Guarding Our Tongues

This Friday, a message from Acting Executive Director Nahma Nadich.

As I sat in shul on Yom Kippur this year, joining with my community in the traditional vidui (confession) of the Al Chet repeated ten times throughout the day, I was struck by how many sins on that long list have to do with speech. For the sin we have committed before you with the utterance of our lips, through harsh speech, with impurity of speech, through foolish talk, with evil talk, with the idle chatter of our lips, through tale-bearing, through swearing in vain. And there are still more (i.e. verbal confession, false denial and lying, scoffing impudence, passing judgment) where speaking is implied.

I’ve always been fascinated by the dominance of speech on this list, and the lengthy enumeration of the many categories of sins related to it. The author seems to be warning us that we as human beings we can inflict such grievous harm on one another through speaking that each variation on this theme must be spelled out.

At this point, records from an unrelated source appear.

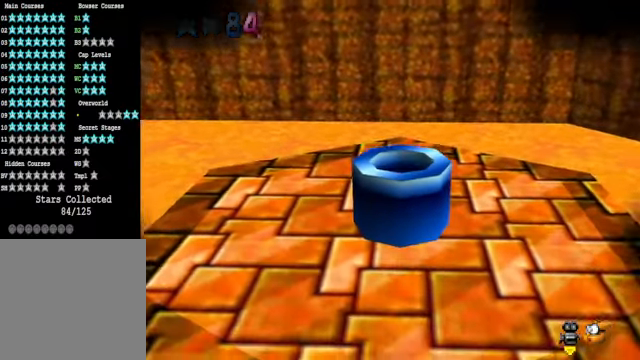
{"buttons": [], "left_stick": "center", "right_stick": "center", "events": []}
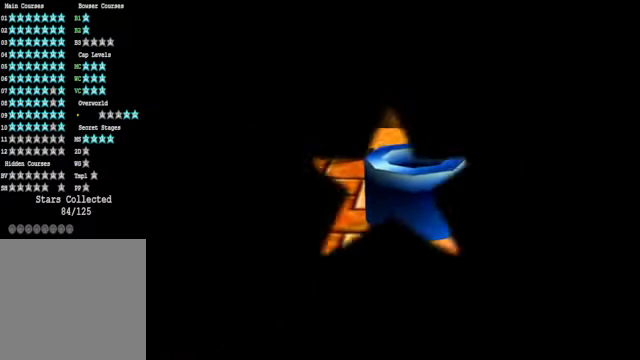
{"buttons": [], "left_stick": "center", "right_stick": "center", "events": []}
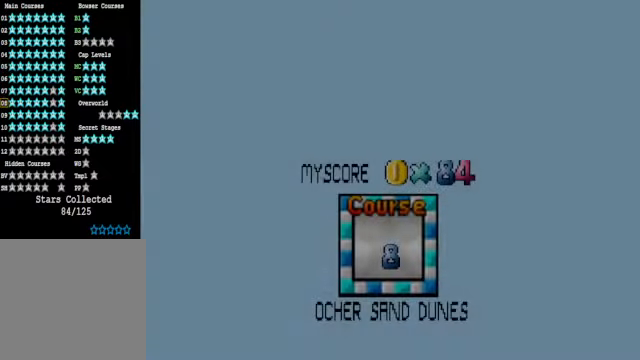
{"buttons": [], "left_stick": "center", "right_stick": "center", "events": []}
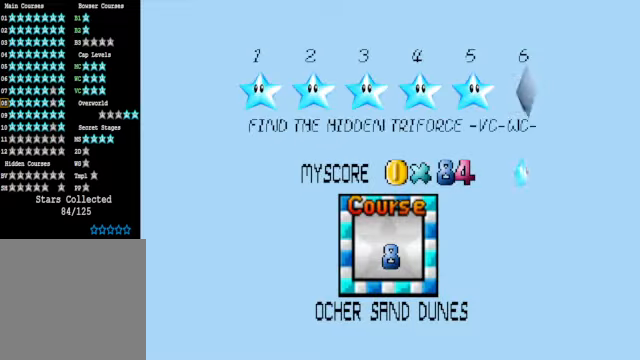
{"buttons": [], "left_stick": "center", "right_stick": "center", "events": []}
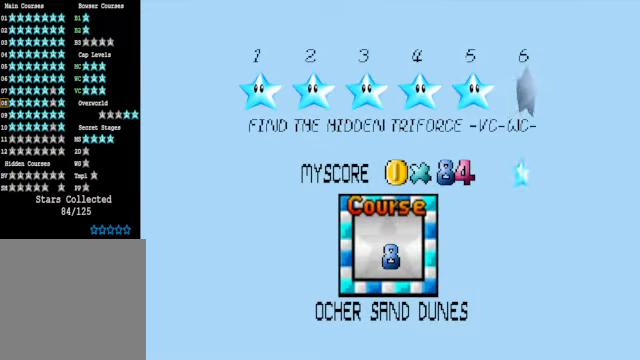
{"buttons": [], "left_stick": "center", "right_stick": "center", "events": []}
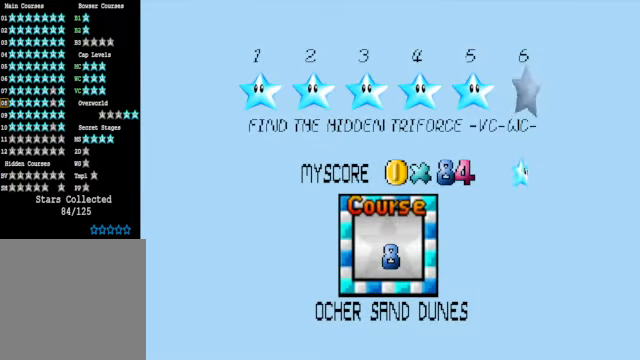
{"buttons": [], "left_stick": "center", "right_stick": "center", "events": []}
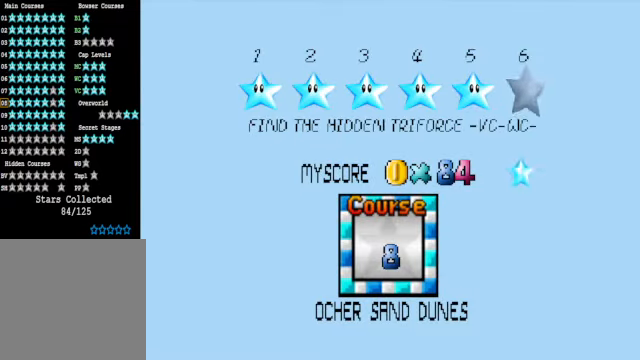
{"buttons": [], "left_stick": "center", "right_stick": "center", "events": [[267, "A", "down"], [300, "A", "up"]]}
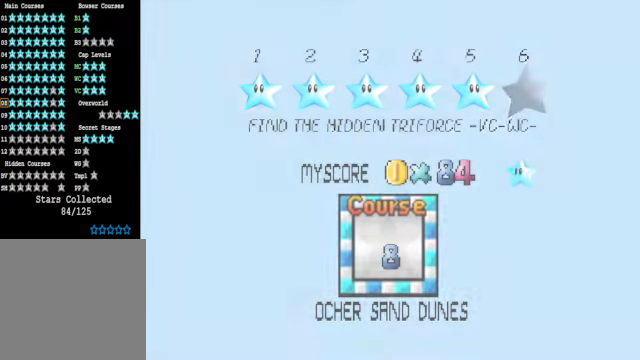
{"buttons": [], "left_stick": "center", "right_stick": "center", "events": []}
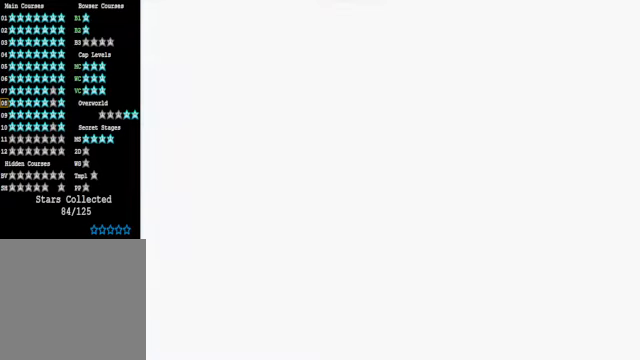
{"buttons": [], "left_stick": "center", "right_stick": "center", "events": []}
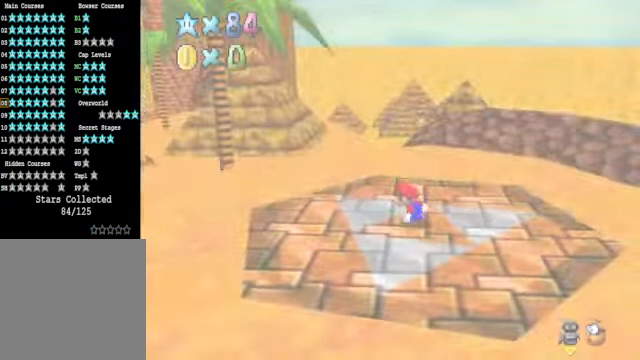
{"buttons": [], "left_stick": "up", "right_stick": "center", "events": [[234, "left_stick", "up"], [234, "right_stick", "down-left"], [334, "right_stick", "center"]]}
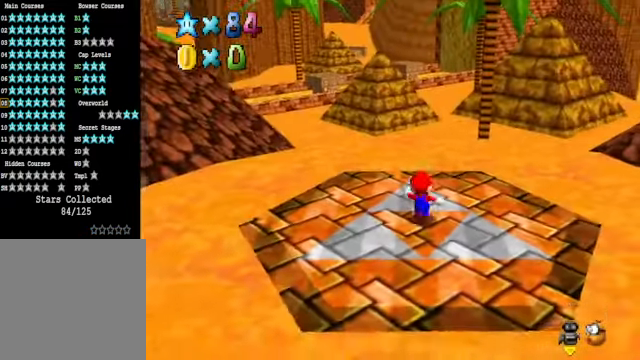
{"buttons": [], "left_stick": "up", "right_stick": "center", "events": [[301, "A", "down"], [501, "A", "up"]]}
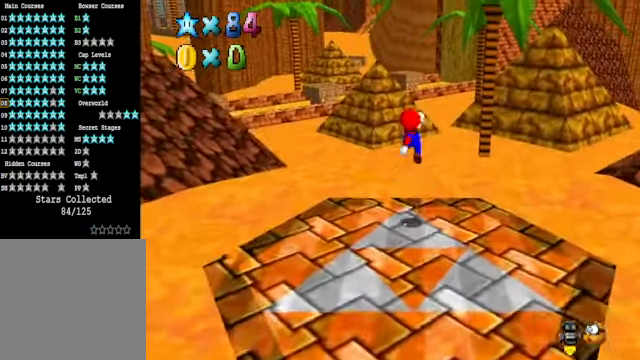
{"buttons": ["A"], "left_stick": "up", "right_stick": "center", "events": [[401, "X", "down"], [501, "A", "down"], [501, "X", "up"]]}
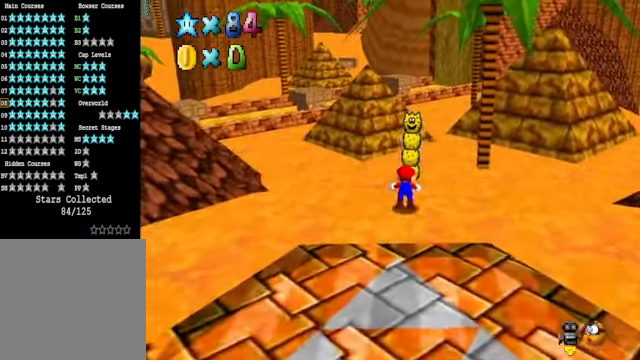
{"buttons": [], "left_stick": "up", "right_stick": "center", "events": [[101, "A", "up"]]}
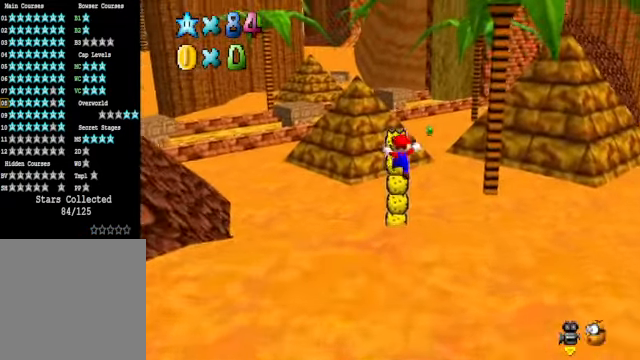
{"buttons": ["L2"], "left_stick": "up", "right_stick": "center", "events": [[67, "left_stick", "up-right"], [301, "L2", "down"], [301, "left_stick", "up"], [401, "X", "down"], [468, "X", "up"]]}
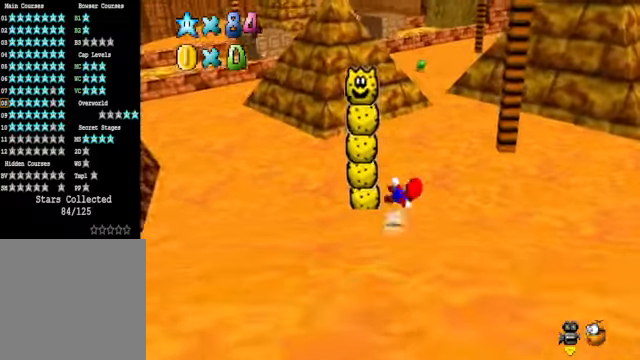
{"buttons": [], "left_stick": "up-right", "right_stick": "center", "events": [[33, "L2", "up"], [233, "left_stick", "up-right"]]}
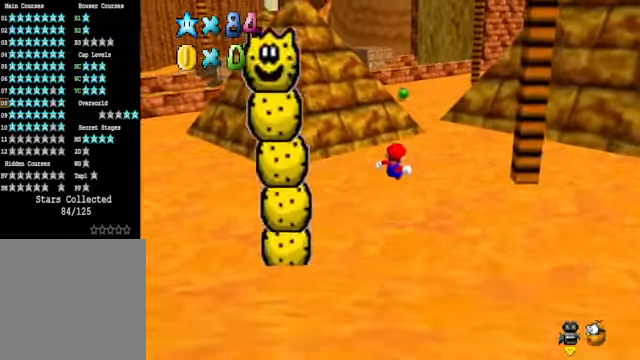
{"buttons": [], "left_stick": "up-right", "right_stick": "center", "events": []}
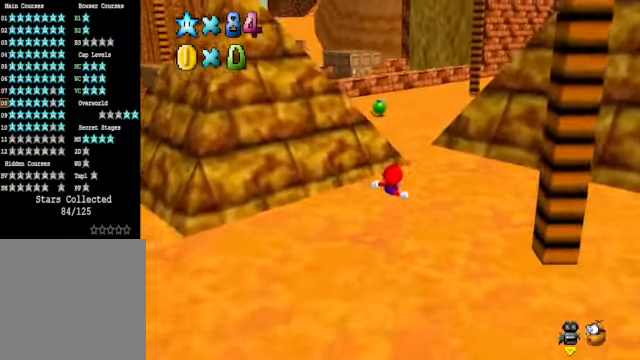
{"buttons": [], "left_stick": "up", "right_stick": "center", "events": [[167, "left_stick", "up"], [267, "A", "down"], [434, "A", "up"]]}
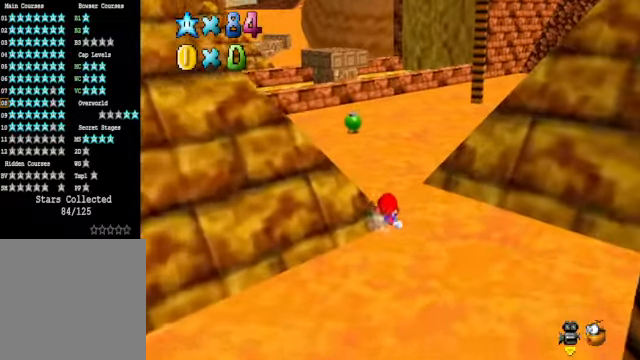
{"buttons": [], "left_stick": "up-left", "right_stick": "center", "events": [[134, "A", "down"], [268, "A", "up"], [368, "left_stick", "up-left"]]}
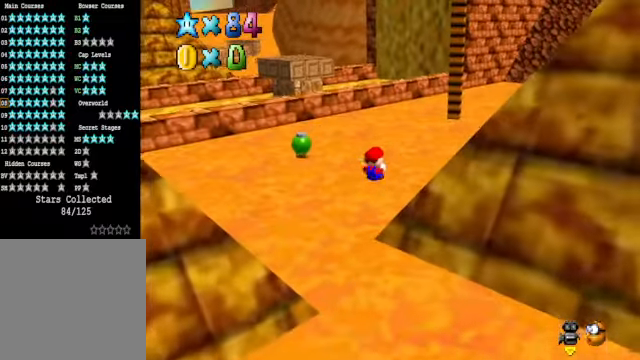
{"buttons": [], "left_stick": "up-left", "right_stick": "center", "events": [[334, "X", "down"], [435, "X", "up"]]}
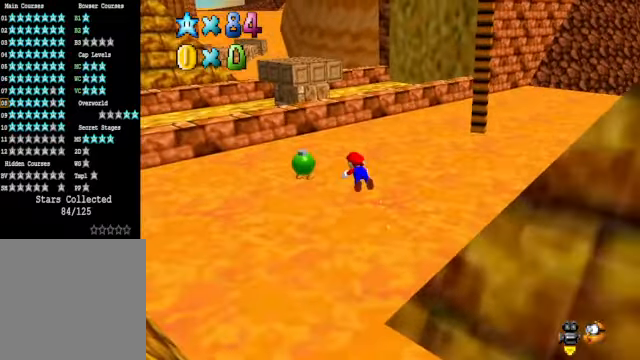
{"buttons": [], "left_stick": "center", "right_stick": "down-right", "events": [[134, "left_stick", "up-right"], [201, "A", "down"], [268, "A", "up"], [435, "left_stick", "center"], [435, "right_stick", "down-right"]]}
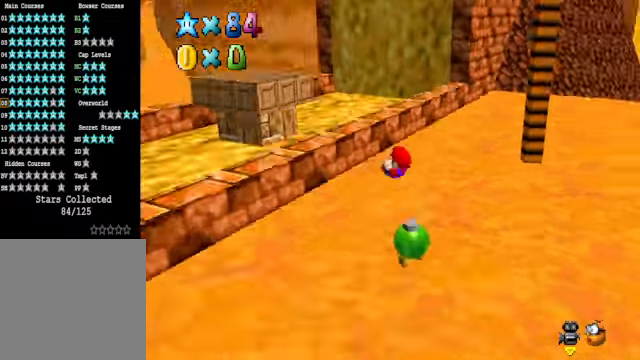
{"buttons": [], "left_stick": "right", "right_stick": "center", "events": [[67, "right_stick", "center"], [134, "left_stick", "left"], [268, "A", "down"], [301, "left_stick", "center"], [368, "A", "up"], [468, "left_stick", "right"]]}
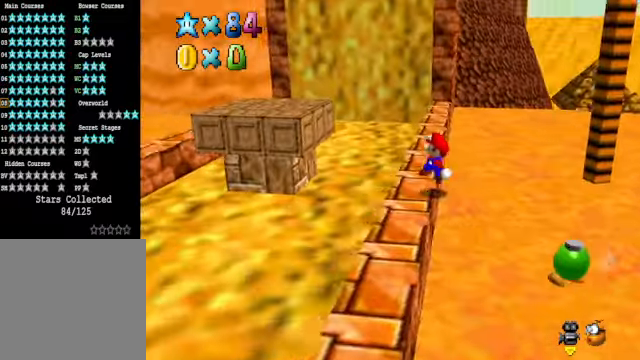
{"buttons": ["A"], "left_stick": "up-left", "right_stick": "center", "events": [[167, "A", "down"], [201, "left_stick", "up-left"]]}
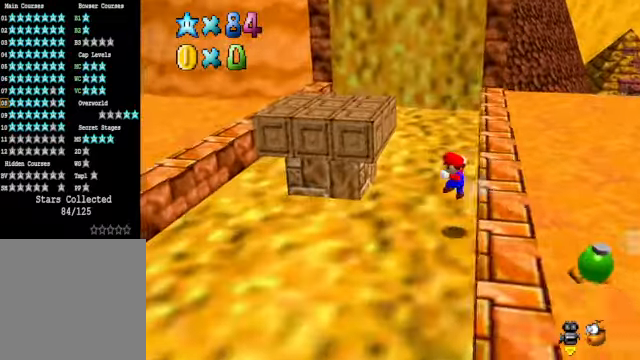
{"buttons": [], "left_stick": "center", "right_stick": "center", "events": [[34, "A", "up"], [201, "A", "down"], [368, "left_stick", "center"], [468, "A", "up"]]}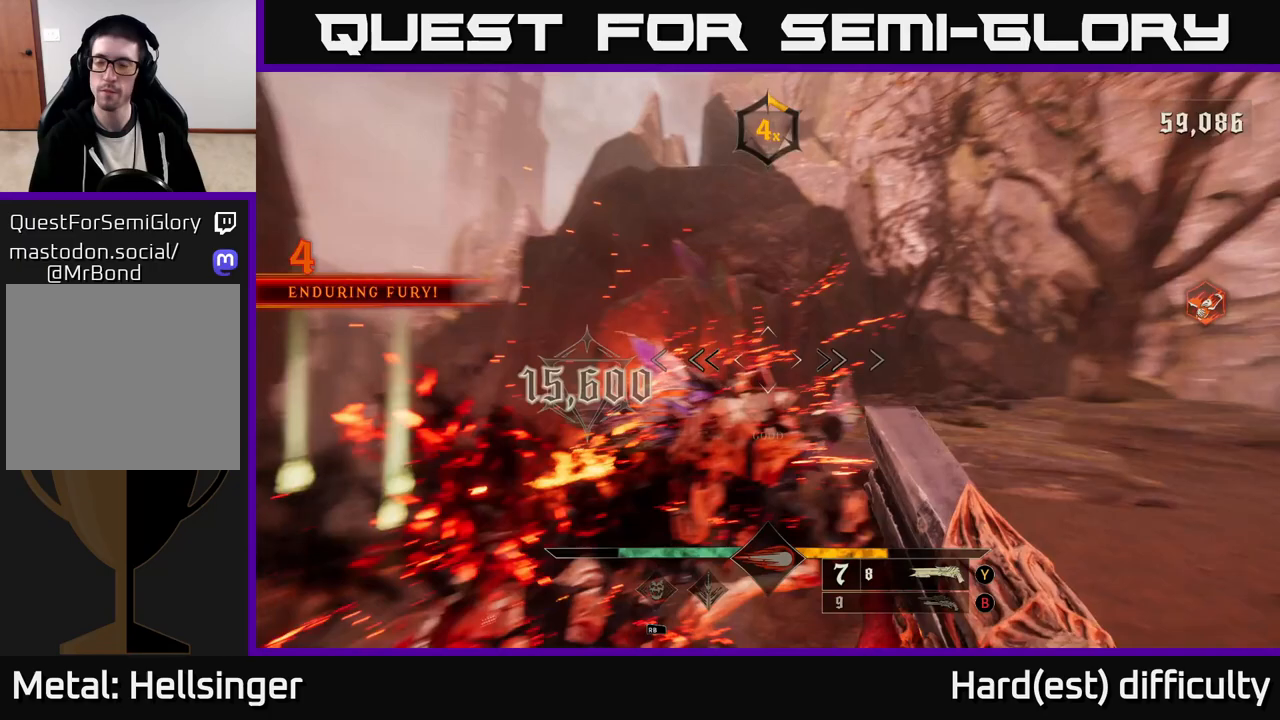
Gameplay with a controller (Xbox layout); each line is a JSON object with the inputs held at the frame after it. "events" lists button and stick changes between this image and that frame as [ms after this image, input, new state], when the widget could be followed in between.
{"buttons": [], "left_stick": "up-left", "right_stick": "down-right", "events": [[167, "left_stick", "up-right"], [267, "R1", "down"], [367, "R1", "up"], [450, "right_stick", "down-right"], [483, "left_stick", "up-left"]]}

I take great comfort in reciting all of these sins in the plural, and in knowing that I am not the only one in my community cringing at the recitation of these particular transgressions (perhaps more than some others, like bribe taking and embezzlement!). Who among us hasn’t been judgmental or condescending, or lashed out impulsively in anger? Who hasn’t inadvertently caused pain, inflicting unintentional wounds with our words? Who hasn’t repeated (or reposted) something without scrupulously confirming its veracity, and who hasn’t shared something that even if true, could cause great damage? The Al Chet is my yearly reminder that speech can serve as a weapon in myriad ways, and that diligence is required in guarding my tongue against evil.

This year, while I temporarily serve as Executive Director of JCRC, I find myself reflecting not only on my personal actions, but on the actions of this organization, which in the words of our mission statement is the “representative voice of the organized Jewish community”. Given that weighty charge, what should be our guideposts in speaking on behalf of our community? What sins must we take great care to avoid committing? Permit me to suggest a few.

1. For the sin of ill-timed speech

Since so much of our work is by its nature reactive to unfolding events in our community and beyond, we frequently make rapid judgments about when to speak out. And sometimes we miss the mark. Speaking too quickly can mean that we haven’t sufficiently thought through the consequences of our words on all parts of the community. Waiting too long to speak can mean that we missed a moment when our community desperately needed to hear from us on an issue of grave concern.

2. For the sin of speaking when we should have remained silent

With the pressure of a never-ending news cycle to which we are all glued, we can succumb to the pressure to comment on a story that is still unfolding. We can make assumptions that are not borne out by facts once they are fully known.

3. For the sin of speech that is not representative

As the representative voice of the organized Jewish community, we go to great lengths to ensure that we are capturing the opinions, values, and sensibilities of that body. To be clear, we do not claim to represent the Boston Jewish community in general (how could anyone possibly do so?) but we are obligated to get it right in representing our organizations on policy issues. So we consult with our organizational Council members and check in frequently between scheduled meetings. But we can still get it wrong, and speak out in ways that are at best insensitive and at worst, hurtful, to parts of our community.

As we enter 5780, a year I fear will be no less fraught or complicated for our People, locally and around the world, we commit ourselves anew to listening carefully to our constituents and to speaking on their behalf when the time demands it of us, thoughtfully and respectfully. And to be transparent about our failures should we miss the mark. We hope to count on you to inform our decisions and to keep sharing your reflections with us.

Wishing us all a 5780 that inspires us to be our best individual and organizational selves.